According to Dana Gunders, NRDC’s resident food waste expert, the date labeling system in the U.S. is “not a system at all.” Instead, she says: “It’s like the Wild West. Laws vary across states and, for most labels on a vast majority of products, the manufacturers choose whether to have a date at all, which kind to apply, what they interpret that label to mean, and how to determine when to set that date.”
The result? People are throwing away food on those dates because they believe it’s no longer safe to eat — up to 90 percent of us. And, conversely, we might be eating unsafe food because we’re placing more trust in those dates than we should.
According to the report’s lead author, Emily Broad Leib, Associate Director of the Harvard Law School Center for Health Law and Policy Innovation, our over-reliance began in the 1970s, when 95 percent of consumers polled identified date labels as the most useful tool they had to identify safe food. And the food industry responded–by stamping dates on more and more foods over time. (The number of products carrying such labels is still on the rise, says Gunders.)
Efforts to create uniform federal regulation regarding date labels in the decades since have failed, says Leib. Today, “states have created a dizzying patchwork of laws.” According to the report, 41 states require labels on some products, while nine (including New York) have no requirements at all.

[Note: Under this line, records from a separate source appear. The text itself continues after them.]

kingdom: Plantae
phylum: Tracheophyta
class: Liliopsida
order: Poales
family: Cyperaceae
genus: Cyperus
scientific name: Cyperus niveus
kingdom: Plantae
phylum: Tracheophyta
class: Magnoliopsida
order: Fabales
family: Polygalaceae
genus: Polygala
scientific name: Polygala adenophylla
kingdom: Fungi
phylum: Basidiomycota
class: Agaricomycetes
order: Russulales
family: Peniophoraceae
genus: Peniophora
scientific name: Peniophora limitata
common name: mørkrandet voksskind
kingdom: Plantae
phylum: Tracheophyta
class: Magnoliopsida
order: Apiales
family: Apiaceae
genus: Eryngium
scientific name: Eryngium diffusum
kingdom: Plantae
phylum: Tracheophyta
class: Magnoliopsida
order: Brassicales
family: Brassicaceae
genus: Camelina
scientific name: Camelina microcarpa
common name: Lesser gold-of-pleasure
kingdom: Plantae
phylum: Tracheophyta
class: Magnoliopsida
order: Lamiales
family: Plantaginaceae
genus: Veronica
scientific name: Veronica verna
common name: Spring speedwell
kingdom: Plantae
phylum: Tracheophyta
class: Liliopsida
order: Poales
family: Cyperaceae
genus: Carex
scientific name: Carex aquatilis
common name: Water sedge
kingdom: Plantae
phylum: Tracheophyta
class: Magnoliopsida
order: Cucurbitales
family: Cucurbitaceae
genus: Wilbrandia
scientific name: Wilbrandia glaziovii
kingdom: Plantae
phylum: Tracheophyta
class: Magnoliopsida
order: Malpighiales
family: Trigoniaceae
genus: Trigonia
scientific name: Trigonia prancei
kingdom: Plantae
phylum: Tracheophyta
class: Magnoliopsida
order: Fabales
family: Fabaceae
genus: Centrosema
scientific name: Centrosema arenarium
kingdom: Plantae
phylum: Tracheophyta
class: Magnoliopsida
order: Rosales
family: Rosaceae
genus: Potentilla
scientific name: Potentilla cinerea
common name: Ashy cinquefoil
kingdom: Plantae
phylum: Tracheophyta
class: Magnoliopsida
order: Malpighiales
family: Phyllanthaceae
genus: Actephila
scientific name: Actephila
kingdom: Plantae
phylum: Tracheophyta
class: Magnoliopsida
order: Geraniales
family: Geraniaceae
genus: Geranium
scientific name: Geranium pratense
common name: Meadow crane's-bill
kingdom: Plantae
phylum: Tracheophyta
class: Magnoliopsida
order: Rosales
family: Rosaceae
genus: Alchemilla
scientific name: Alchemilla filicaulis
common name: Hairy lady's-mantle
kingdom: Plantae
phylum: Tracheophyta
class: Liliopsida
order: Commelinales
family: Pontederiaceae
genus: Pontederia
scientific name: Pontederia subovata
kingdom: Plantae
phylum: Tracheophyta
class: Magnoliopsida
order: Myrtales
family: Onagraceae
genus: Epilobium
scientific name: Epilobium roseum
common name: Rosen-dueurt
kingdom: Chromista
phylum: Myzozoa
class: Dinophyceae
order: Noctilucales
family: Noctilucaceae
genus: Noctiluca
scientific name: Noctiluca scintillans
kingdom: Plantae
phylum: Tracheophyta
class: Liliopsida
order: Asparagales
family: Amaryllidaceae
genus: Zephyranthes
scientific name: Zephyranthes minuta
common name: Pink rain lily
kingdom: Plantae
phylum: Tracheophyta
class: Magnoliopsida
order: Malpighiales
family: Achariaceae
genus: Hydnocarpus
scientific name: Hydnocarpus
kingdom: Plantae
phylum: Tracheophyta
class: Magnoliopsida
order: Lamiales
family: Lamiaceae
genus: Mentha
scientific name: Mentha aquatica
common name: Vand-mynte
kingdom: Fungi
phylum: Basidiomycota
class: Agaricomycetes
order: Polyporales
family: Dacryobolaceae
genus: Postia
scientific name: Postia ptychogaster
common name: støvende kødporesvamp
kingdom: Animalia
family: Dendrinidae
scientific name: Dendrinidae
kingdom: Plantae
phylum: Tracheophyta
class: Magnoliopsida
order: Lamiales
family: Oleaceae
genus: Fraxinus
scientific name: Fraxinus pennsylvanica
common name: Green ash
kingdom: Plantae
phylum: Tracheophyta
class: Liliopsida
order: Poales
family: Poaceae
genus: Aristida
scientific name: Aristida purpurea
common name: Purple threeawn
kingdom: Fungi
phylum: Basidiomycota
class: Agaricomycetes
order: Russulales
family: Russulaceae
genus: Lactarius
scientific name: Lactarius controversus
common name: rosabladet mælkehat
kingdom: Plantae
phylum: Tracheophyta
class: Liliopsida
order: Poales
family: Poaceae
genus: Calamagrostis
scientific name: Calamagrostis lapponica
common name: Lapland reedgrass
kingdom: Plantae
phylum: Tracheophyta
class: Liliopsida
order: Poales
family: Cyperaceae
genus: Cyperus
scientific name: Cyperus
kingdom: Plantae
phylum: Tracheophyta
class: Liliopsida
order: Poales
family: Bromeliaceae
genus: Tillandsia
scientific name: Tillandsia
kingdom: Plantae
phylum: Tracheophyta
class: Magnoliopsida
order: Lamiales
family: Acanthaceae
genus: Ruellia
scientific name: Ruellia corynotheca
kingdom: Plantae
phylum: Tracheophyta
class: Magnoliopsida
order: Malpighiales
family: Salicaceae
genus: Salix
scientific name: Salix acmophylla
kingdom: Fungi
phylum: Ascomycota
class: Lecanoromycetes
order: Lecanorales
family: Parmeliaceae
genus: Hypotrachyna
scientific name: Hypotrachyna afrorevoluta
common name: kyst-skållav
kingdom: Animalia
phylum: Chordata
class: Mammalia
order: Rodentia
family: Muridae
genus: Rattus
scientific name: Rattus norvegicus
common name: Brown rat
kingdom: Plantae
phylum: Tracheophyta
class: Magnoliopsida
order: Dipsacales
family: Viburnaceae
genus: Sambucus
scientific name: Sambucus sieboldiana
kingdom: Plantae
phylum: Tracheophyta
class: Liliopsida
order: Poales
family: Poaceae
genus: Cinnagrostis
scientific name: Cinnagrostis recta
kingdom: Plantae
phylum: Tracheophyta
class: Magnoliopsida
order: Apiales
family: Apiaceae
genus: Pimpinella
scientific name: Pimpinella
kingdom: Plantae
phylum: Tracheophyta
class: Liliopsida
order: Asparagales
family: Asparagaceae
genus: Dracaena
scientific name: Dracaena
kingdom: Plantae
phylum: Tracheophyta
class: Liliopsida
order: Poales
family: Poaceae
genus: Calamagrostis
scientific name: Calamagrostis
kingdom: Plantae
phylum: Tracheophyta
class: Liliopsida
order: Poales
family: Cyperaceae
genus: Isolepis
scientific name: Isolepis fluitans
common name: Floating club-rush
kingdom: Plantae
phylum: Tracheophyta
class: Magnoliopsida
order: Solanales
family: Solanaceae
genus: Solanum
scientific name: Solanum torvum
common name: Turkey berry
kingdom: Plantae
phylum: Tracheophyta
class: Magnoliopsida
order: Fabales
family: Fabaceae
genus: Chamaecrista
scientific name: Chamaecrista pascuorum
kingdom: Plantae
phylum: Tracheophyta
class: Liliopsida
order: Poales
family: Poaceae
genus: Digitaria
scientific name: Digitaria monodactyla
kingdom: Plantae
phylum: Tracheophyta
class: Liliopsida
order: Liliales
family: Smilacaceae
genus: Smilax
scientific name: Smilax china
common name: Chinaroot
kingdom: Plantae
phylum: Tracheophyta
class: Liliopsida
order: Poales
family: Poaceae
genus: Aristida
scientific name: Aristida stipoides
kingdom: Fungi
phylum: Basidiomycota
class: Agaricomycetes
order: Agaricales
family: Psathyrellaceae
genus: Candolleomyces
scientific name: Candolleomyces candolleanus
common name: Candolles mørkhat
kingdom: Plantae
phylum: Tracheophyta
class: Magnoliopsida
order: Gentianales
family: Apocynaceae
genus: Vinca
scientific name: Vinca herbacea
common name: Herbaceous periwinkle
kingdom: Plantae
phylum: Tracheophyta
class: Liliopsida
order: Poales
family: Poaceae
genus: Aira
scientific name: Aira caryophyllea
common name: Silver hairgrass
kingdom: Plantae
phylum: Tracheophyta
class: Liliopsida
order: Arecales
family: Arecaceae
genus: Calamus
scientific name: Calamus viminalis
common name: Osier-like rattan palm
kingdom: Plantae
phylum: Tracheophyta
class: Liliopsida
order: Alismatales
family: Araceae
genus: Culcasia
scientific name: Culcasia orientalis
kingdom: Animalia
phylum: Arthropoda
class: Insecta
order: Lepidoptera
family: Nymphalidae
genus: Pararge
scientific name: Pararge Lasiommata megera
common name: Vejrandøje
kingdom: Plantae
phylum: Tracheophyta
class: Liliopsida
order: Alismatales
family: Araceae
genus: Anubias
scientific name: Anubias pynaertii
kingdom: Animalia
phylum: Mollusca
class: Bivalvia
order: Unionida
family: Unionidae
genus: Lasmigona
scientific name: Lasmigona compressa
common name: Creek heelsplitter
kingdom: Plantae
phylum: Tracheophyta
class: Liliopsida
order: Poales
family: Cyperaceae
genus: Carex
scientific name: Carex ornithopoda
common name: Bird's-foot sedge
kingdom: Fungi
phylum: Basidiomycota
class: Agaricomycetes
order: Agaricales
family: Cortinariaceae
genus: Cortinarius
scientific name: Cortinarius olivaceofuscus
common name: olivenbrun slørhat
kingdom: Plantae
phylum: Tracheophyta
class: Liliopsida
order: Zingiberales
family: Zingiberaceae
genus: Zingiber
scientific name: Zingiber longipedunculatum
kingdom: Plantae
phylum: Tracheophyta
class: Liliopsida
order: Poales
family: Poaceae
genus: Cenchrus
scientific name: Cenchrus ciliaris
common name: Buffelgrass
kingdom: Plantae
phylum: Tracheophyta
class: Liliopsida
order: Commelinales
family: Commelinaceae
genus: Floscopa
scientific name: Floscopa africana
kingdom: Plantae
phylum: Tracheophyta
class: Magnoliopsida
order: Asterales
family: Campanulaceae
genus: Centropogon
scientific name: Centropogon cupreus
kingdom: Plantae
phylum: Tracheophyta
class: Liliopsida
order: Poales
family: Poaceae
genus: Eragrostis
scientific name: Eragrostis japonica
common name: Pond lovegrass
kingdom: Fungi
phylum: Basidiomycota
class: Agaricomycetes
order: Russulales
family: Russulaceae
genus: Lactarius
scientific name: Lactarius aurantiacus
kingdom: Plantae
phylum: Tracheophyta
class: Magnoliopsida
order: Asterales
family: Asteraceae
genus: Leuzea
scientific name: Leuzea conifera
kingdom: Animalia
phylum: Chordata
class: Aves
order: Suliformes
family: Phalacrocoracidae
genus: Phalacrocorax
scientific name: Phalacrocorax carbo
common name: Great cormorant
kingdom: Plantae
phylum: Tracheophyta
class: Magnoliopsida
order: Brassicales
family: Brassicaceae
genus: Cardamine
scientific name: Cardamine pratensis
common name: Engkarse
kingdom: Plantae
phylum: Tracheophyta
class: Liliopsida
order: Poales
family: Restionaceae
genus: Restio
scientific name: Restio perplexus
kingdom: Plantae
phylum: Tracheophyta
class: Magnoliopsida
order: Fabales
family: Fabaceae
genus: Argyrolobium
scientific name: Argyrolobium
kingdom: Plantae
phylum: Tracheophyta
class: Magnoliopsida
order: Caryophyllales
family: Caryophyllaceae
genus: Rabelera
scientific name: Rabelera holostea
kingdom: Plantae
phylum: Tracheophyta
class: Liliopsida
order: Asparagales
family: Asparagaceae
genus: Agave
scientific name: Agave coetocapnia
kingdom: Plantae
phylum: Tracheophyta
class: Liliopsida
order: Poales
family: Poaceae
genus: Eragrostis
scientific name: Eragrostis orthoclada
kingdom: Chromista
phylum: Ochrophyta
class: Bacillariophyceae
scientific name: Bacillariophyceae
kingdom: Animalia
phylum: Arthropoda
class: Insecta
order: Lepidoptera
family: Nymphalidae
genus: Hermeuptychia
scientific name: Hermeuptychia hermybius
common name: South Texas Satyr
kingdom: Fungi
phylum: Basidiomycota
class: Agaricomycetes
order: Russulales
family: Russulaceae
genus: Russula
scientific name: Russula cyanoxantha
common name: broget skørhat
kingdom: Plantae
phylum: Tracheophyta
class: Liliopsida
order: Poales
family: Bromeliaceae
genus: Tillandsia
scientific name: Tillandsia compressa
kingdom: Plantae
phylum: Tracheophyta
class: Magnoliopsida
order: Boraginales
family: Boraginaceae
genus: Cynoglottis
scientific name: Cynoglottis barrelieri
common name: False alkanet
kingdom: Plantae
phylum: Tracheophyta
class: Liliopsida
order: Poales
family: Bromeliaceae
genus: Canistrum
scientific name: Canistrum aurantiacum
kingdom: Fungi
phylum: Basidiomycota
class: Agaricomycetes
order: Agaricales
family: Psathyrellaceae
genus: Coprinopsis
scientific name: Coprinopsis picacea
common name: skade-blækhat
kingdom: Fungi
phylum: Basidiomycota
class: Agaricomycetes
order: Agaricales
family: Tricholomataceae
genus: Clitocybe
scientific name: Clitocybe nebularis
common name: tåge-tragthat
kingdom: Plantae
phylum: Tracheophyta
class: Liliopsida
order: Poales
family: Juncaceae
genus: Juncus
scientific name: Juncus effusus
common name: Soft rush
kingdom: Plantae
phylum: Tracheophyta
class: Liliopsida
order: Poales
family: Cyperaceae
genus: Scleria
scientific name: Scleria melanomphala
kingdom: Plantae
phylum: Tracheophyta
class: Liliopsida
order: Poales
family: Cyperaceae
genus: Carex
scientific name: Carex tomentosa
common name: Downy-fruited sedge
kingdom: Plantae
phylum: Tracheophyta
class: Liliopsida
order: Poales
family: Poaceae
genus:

“Montana requires a sell-by date on milk, but doesn’t regulate any other products,” says Leib. “New Hampshire requires a label for cream but not milk. Some states, like Alabama, don’t require food labels, but restrict the sale of foods after they’ve passed. Others, like California, require dates on certain foods but do not restrict their sale after those dates.”
The average household of four is losing up to $450 worth of food because they don’t understand what these labels mean. From an environmental perspective, the consequences are even more severe.
“With 80 percent of our water consumption and over half the land area in the U.S. going to produce food, [wasted food] is a significant waste of resources,” says Gunders. She also points to the fact that most individuals and businesses do not empty expired foods from their containers, sending literally tons of both recyclable and compostable matter into landfills.
At the end of the report, NRDC calls on the food industry and the federal government to make some important changes to what Gunders calls a “wildly ineffective system.” She also pointed out that the industry could make all the changes on their own, without the need to change laws, but only if everyone got on board and decided on a single system.
The reports authors recommend making “sell by” dates invisible to consumers, since they are designed to be used by retailers for stock rotation. Instead, they recommend establishing a reliable, coherent, and uniform consumer-facing dating system, by:
They also recommend companies start making better labels by “including additional phrases, QR codes that allow consumers to scan for more information, or ‘smart labels’ like time-temperature indicators.”
In other words, if we’re going to keep using these labels, let’s do it right.